(Images with keypoint coordinates)
┌──

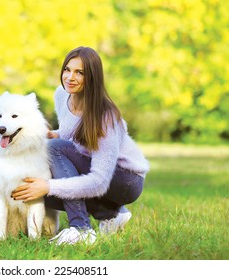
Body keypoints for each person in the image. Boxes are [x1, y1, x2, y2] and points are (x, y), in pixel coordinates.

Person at [12, 46, 149, 245]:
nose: (70, 77)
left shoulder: (105, 117)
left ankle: (81, 229)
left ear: (92, 77)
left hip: (125, 179)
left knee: (51, 164)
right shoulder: (62, 94)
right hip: (93, 166)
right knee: (34, 188)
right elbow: (75, 133)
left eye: (80, 73)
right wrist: (54, 134)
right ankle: (111, 214)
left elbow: (99, 181)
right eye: (67, 69)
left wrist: (48, 185)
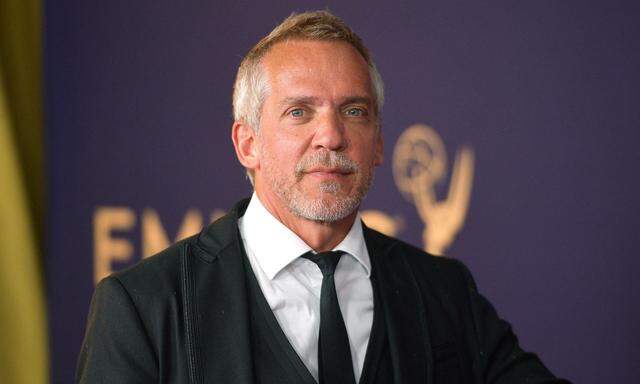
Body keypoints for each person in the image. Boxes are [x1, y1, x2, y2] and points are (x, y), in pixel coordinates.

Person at [77, 10, 569, 384]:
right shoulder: (144, 309)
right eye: (299, 112)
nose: (331, 136)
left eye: (354, 111)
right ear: (247, 144)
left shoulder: (445, 294)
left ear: (378, 144)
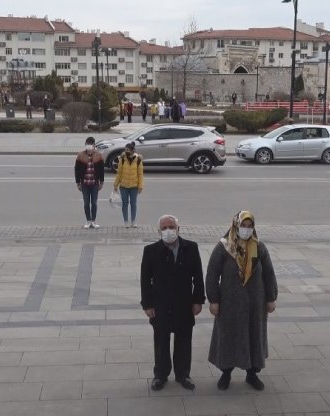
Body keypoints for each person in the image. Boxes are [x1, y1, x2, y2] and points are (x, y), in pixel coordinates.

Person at [206, 211, 277, 391]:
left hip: (255, 303)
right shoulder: (224, 247)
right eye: (243, 226)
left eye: (249, 226)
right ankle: (226, 373)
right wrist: (213, 300)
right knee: (228, 337)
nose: (246, 230)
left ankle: (252, 374)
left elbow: (268, 273)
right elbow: (212, 274)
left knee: (254, 337)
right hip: (229, 304)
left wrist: (271, 298)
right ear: (235, 225)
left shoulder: (259, 247)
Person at [140, 214, 205, 391]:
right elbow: (145, 281)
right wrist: (147, 305)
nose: (168, 231)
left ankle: (183, 374)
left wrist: (198, 300)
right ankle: (160, 375)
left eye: (171, 227)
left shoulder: (191, 248)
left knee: (184, 340)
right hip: (160, 305)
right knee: (161, 340)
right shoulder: (150, 251)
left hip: (184, 304)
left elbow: (198, 277)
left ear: (178, 229)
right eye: (164, 228)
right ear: (159, 231)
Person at [75, 137, 105, 229]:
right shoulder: (80, 155)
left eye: (91, 144)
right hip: (84, 184)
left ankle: (93, 221)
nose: (89, 146)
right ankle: (88, 220)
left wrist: (101, 182)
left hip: (94, 183)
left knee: (94, 203)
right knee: (86, 203)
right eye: (87, 144)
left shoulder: (98, 155)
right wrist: (78, 183)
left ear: (94, 145)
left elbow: (101, 170)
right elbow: (76, 169)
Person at [114, 142, 144, 227]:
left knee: (133, 204)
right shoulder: (122, 160)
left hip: (134, 186)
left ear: (132, 150)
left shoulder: (138, 160)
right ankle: (126, 221)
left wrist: (141, 186)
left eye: (128, 150)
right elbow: (119, 173)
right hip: (123, 186)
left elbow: (140, 174)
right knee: (125, 204)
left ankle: (133, 221)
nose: (126, 151)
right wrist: (115, 185)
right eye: (125, 149)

└──

*WORK ITEM*.
The output consists solely of the lines from the line that contains "left elbow: (101, 170)" through the final line of the data.

*EXPECTED ANSWER*.
left elbow: (101, 170)
right elbow: (76, 169)
Person at [114, 142, 144, 227]:
left knee: (133, 204)
right shoulder: (122, 160)
left hip: (134, 186)
left ear: (132, 150)
left shoulder: (138, 160)
right ankle: (126, 221)
left wrist: (141, 186)
left eye: (128, 150)
right elbow: (119, 173)
right hip: (123, 186)
left elbow: (140, 174)
right knee: (125, 204)
left ankle: (133, 221)
nose: (126, 151)
right wrist: (115, 185)
right eye: (125, 149)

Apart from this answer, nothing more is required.